Intro

As you might already know, BOLT helps achieve peak performance on top of compiler’s best effort, i.e. over both PGO and LTO. This post will cover the necessary steps to experiment with optimizing Chromium with BOLT.

Plan

We’ll tackle this problem in the following steps:

  • produce pre-bolt chromium binary with preserved (static) relocations
  • collect the profile
  • optimize the binary
  • get performance data

Building Chromium

I followed the steps here: Checking out and building Chromium on Linux. Things worked for me on this revision:

commit 2570036418a961586b01697e1f79b9d9380fd103 (origin/main, origin/HEAD)
Author: chromium-autoroll <chromium-autoroll@skia-public.iam.gserviceaccount.com>
Date:   Mon Jan 2 22:34:43 2023 +0000

    Roll Skia from 809e328ed55c to 697f9b541a0e (1 revision)

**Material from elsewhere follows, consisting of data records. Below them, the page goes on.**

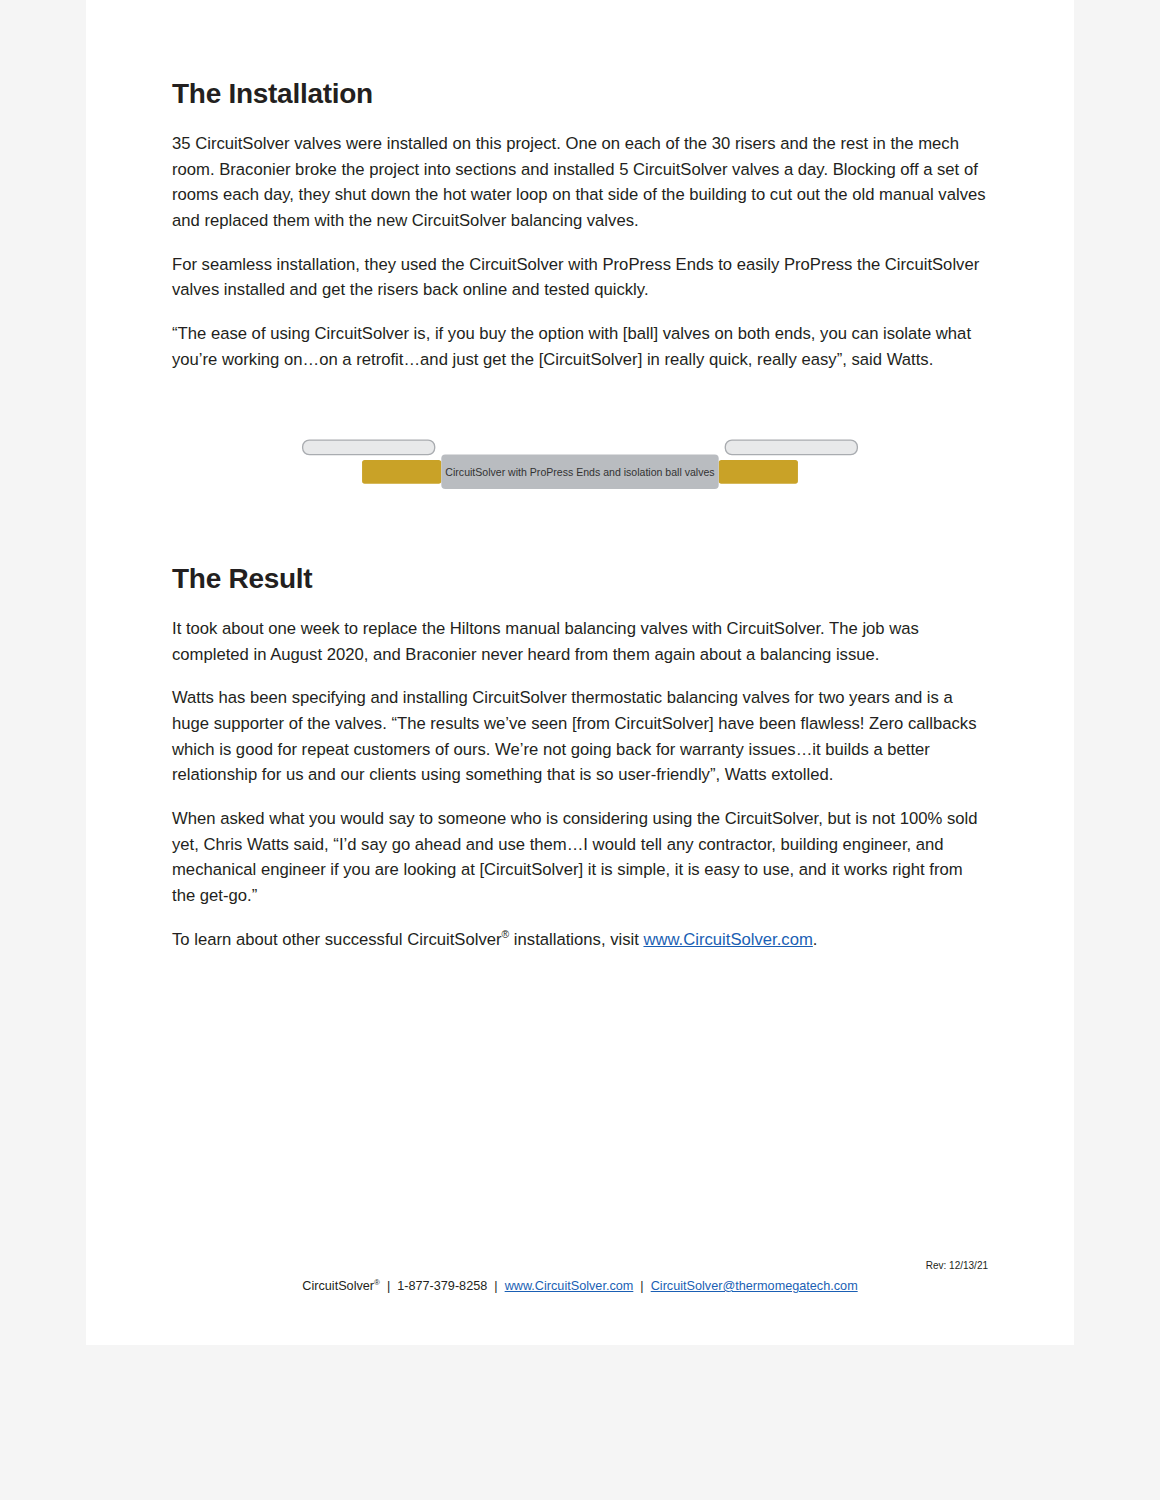The Installation
35 CircuitSolver valves were installed on this project. One on each of the 30 risers and the rest in the mech room. Braconier broke the project into sections and installed 5 CircuitSolver valves a day. Blocking off a set of rooms each day, they shut down the hot water loop on that side of the building to cut out the old manual valves and replaced them with the new CircuitSolver balancing valves.
For seamless installation, they used the CircuitSolver with ProPress Ends to easily ProPress the CircuitSolver valves installed and get the risers back online and tested quickly.
“The ease of using CircuitSolver is, if you buy the option with [ball] valves on both ends, you can isolate what you’re working on…on a retrofit…and just get the [CircuitSolver] in really quick, really easy”, said Watts.
The Result
It took about one week to replace the Hiltons manual balancing valves with CircuitSolver. The job was completed in August 2020, and Braconier never heard from them again about a balancing issue.
Watts has been specifying and installing CircuitSolver thermostatic balancing valves for two years and is a huge supporter of the valves. “The results we’ve seen [from CircuitSolver] have been flawless! Zero callbacks which is good for repeat customers of ours. We’re not going back for warranty issues…it builds a better relationship for us and our clients using something that is so user-friendly”, Watts extolled.
When asked what you would say to someone who is considering using the CircuitSolver, but is not 100% sold yet, Chris Watts said, “I’d say go ahead and use them…I would tell any contractor, building engineer, and mechanical engineer if you are looking at [CircuitSolver] it is simple, it is easy to use, and it works right from the get-go.”
To learn about other successful CircuitSolver® installations, visit www.CircuitSolver.com.
Rev: 12/13/21
CircuitSolver® | 1-877-379-8258 | www.CircuitSolver.com | CircuitSolver@thermomegatech.com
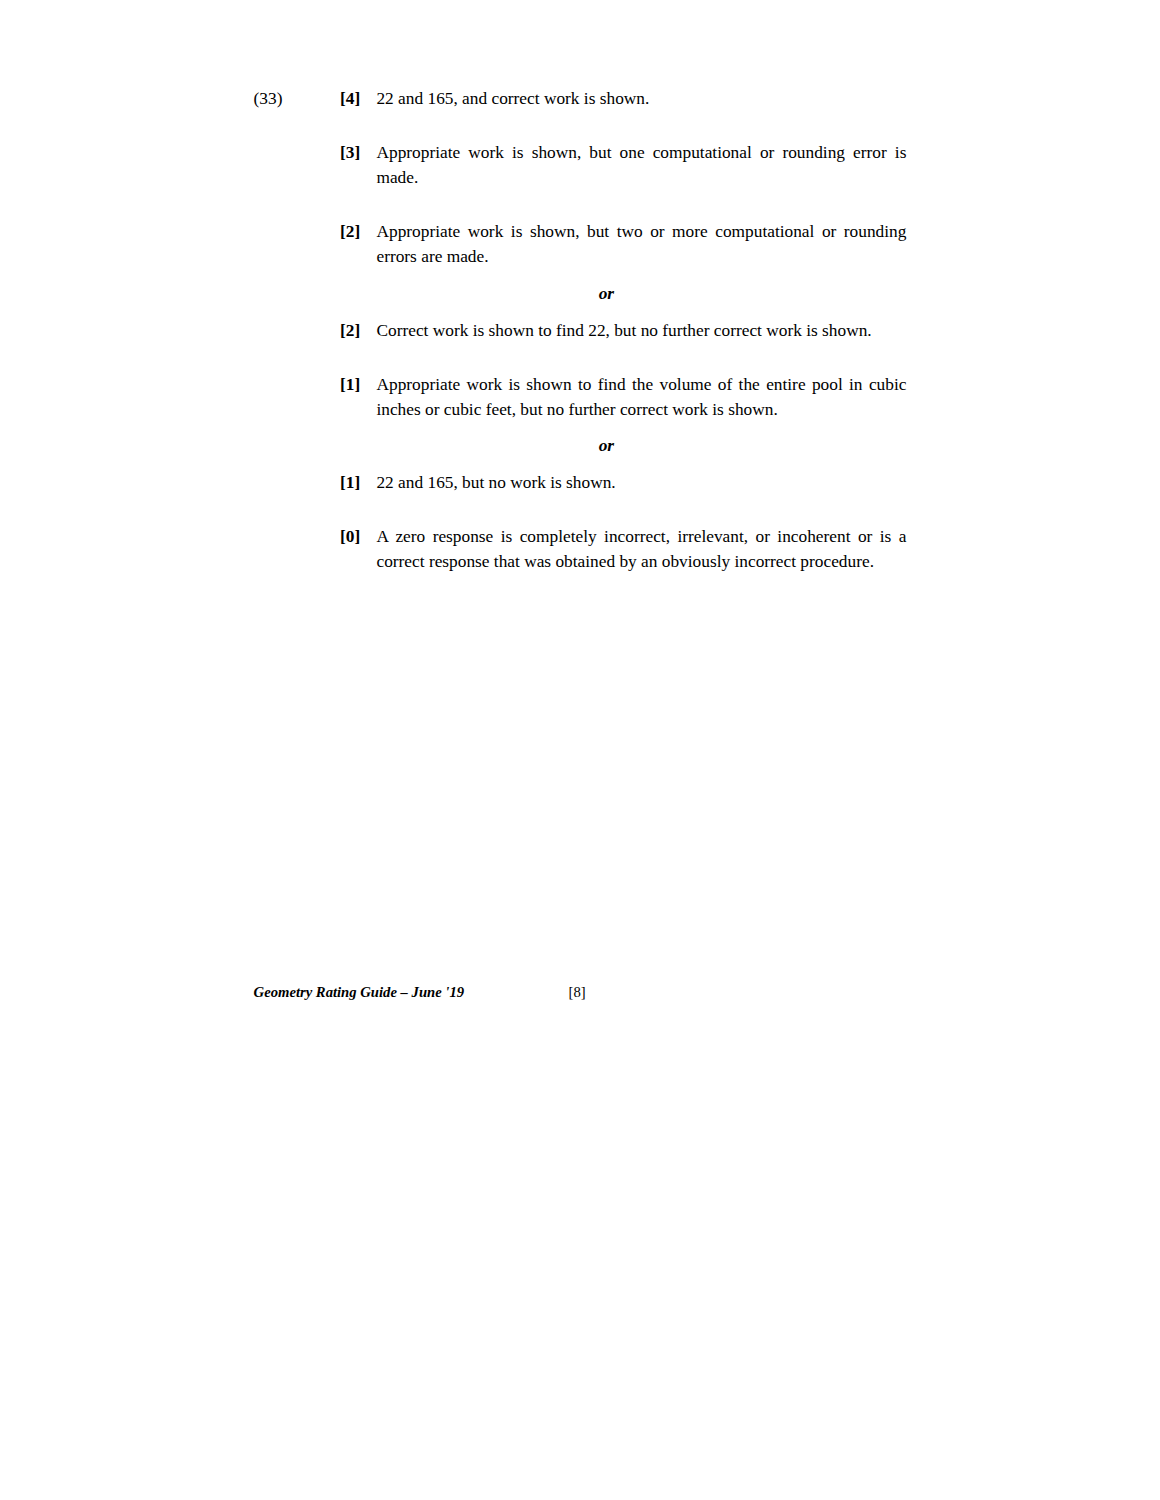(33)
[4]
22 and 165, and correct work is shown.
[3]
Appropriate work is shown, but one computational or rounding error is made.
[2]
Appropriate work is shown, but two or more computational or rounding errors are made.
or
[2]
Correct work is shown to find 22, but no further correct work is shown.
[1]
Appropriate work is shown to find the volume of the entire pool in cubic inches or cubic feet, but no further correct work is shown.
or
[1]
22 and 165, but no work is shown.
[0]
A zero response is completely incorrect, irrelevant, or incoherent or is a correct response that was obtained by an obviously incorrect procedure.
Geometry Rating Guide – June '19 [8]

We’d need to enable the “official” build configuration which includes PGO:

# First fetch gclient config, tip https://stackoverflow.com/a/35382199
gclient config https://chromium.googlesource.com/chromium/src.git
gclient sync
gclient runhooks

Then add "checkout_pgo_profiles": True to custom_vars in the gclient config, see here

vim .gclient
gclient runhooks

If the runhooks step complains about invalid gs credentials, run the gsutil config command suggested in the output. (Note: gsutil lives in depot_tools folder). Click on the link, log in to your Google account, paste the authorization code. Use 0 as project-id (worked for me). Then repeat gclient runhooks step.

Set gn variables, see here

gn args out/Default

We need to disable Clang CFI as BOLT doesn’t understand added symbols (see bug):

Put the following to the file:

is_debug = false
is_official_build = true
symbol_level = 0
is_cfi = false

And finally build with:

autoninja -C out/Default chrome

Chromium binary has a very large text section:

Build .text size
Release 210MB
Official 171MB

Pre-BOLT Chromium binary

In order to enable function reordering, one of the most important optimizations, the input binary needs to have .text relocations preserved by the linker.

I had to tweak build configuration to actually achieve this:

diff --git a/build/config/BUILDCONFIG.gn b/build/config/BUILDCONFIG.gn
index a373e55a33..7960db4c81 100644
--- a/build/config/BUILDCONFIG.gn
+++ b/build/config/BUILDCONFIG.gn
@@ -352,8 +352,15 @@ default_compiler_configs = [
   "//build/config/compiler/pgo:default_pgo_flags",
   "//build/config/coverage:default_coverage",
   "//build/config/sanitizers:default_sanitizer_flags",
+  "//build/config/compiler:emit-relocs",
 ]

 if (is_win) {
   default_compiler_configs += [
     "//build/config/win:default_cfg_compiler",
diff --git a/build/config/compiler/BUILD.gn b/build/config/compiler/BUILD.gn
index 3eede98ae4..8cbb5c8d79 100644
--- a/build/config/compiler/BUILD.gn
+++ b/build/config/compiler/BUILD.gn
@@ -233,6 +233,15 @@ config("no_unresolved_symbols") {
   }
 }

+# Emit relocs for BOLT
+config("emit-relocs") {
+  if (!using_sanitizer && is_linux) {
+    ldflags = [
+      "-Wl,--emit-relocs",
+    ]
+  }
+}
+
 # compiler ---------------------------------------------------------------------
 #

With that, rerunning autoninja -C out/Default chrome produces the binary with text relocations:

$ readelf -We out/Default/chrome | grep rela.text
  [32] .rela.text        RELA            0000000000000000 11065398 ba63780 18   I 45  16  8

Collecting the profile

The steps are described on BOLT’s GitHub page: Step 1: Collect Profile.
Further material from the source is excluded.